* **PROBLEM A**: Please retype the lines of the rows below, starting at the line that contains "päätyi Google Play -kauppaan ennen" and ending at the line that contains "К слову, на масштабном событии TAF!23 приняли", with both of those lines included. Omit the pictures.
◆ ◆ ◆ ◆ ◆
In McDonald v. Mayor, 68 N.Y. 23, the Court held that if the charter imposes restrictions upon the manner of contracting it must be observed, and that where a person makes a contract with the City of New York for supplies to it, without the requirements of the charter being observed, he can not recover the value thereof upon an implied liability.Summary of this case from Konig v. Mayor of Baltimore
Argued December 15, 1876
Decided December 22, 1876
Henry Parsons for the appellant. D.J. Dean for the respondent.
The plaintiff sues to recover from the city the value of materials furnished by him to certain officials, which were used in the repair of a public way. The amount he claims is over $1,600 in the whole. The materials were furnished at different times, in parcels, each of which, except one, was less in value than $250.
He does not aver, nor did he prove in terms, that a necessity for the purchase or use of the materials was certified to by the head of the department of public works, or that the expenditure therefor was authorized by the common council (Laws of 1857, vol. 1, p. 886, chap. 446, § 38); nor did he aver or prove in terms, that a contract for the purchase of the materials was entered into by the appropriate head of department, upon sealed bids or proposals, made in compliance with public notice advertised. (Id.)
The existence and stringency of these statutory provisions are recognized by plaintiff's counsel, but the force of them is sought to be avoided. It is urged, that the object of the expenditure was proper, as it is part of the defendants' corporate duty to keep public ways in repair; that the material was delivered to the superintendent of roads, an official of the defendant, charged with carrying that duty into practical effect; and that the plaintiff had reason to believe that the superintendent was acting within the line of his duties. The first two of these propositions may be admitted; the third may not be. Doubtless, to the apprehension of the plaintiff, the superintendent was so acting, as to do work which it was the duty of the defendant to cause to be done. But we see nothing in the case which brought to his mind, so as to create a belief, that there had been a contract made for the material, as above indicated, or that the necessity for the expenditure had been certified to and authorized, as required by law. And though the superintendent of roads had certified to be correct, the bills for the materials, rendered by the plaintiff, this did not meet the letter of the statute laws. Such certification did not precede the reception of the material; nor was the certification by the head of the department; nor was the taking and use of the material, nor payment for it, authorized by the common council. Nor can it be that the provisions of the statute, are alone for the instruction of the department and officials of the defendant. They were a restraint upon them, but upon other persons as well. They put upon all who would deal with the city, the need of first looking for the authority of the agent with whom they bargain. Quite clearly do they impose upon the paying agent of the defendant a prohibition against an unauthorized expenditure. And are they not also a restraint upon the municipality itself? They are fitted to insure official care and deliberation, and to hold the agents of the public to personal responsibility for expenditure; and they are a limit upon the powers of the corporation, inasmuch as they prescribe an exact mode for the exercise of the power of expenditure.
◆ ◆ ◆ ◆ ◆
* **PROBLEM B**: According to the court opinion, on what date was the case decided?

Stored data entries
◆ ◆ ◆ ◆ ◆
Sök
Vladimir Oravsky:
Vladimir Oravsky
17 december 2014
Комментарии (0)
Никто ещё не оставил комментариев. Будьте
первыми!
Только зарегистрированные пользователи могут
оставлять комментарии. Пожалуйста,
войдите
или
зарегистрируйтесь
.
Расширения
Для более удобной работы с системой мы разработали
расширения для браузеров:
◆ ◆ ◆ ◆ ◆
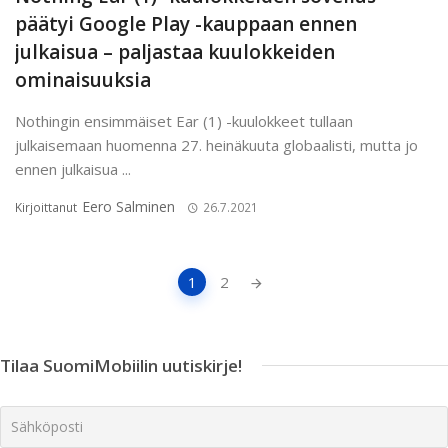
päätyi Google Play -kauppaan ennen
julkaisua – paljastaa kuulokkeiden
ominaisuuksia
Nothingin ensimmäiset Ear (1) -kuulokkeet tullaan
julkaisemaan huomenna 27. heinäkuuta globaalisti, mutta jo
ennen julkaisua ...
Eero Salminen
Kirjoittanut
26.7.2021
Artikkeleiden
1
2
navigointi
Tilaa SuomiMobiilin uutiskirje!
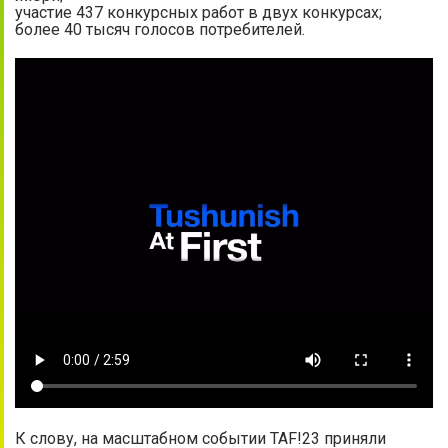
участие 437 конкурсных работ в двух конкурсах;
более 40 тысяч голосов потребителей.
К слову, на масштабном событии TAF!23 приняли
◆ ◆ ◆ ◆ ◆
* **REPLY A**:
päätyi Google Play -kauppaan ennen
julkaisua – paljastaa kuulokkeiden
ominaisuuksia
Nothingin ensimmäiset Ear (1) -kuulokkeet tullaan
julkaisemaan huomenna 27. heinäkuuta globaalisti, mutta jo
ennen julkaisua ...
Eero Salminen
Kirjoittanut
26.7.2021
Artikkeleiden
1
2
navigointi
Tilaa SuomiMobiilin uutiskirje!
участие 437 конкурсных работ в двух конкурсах;
более 40 тысяч голосов потребителей.
К слову, на масштабном событии TAF!23 приняли

* **REPLY B**: December 22, 1876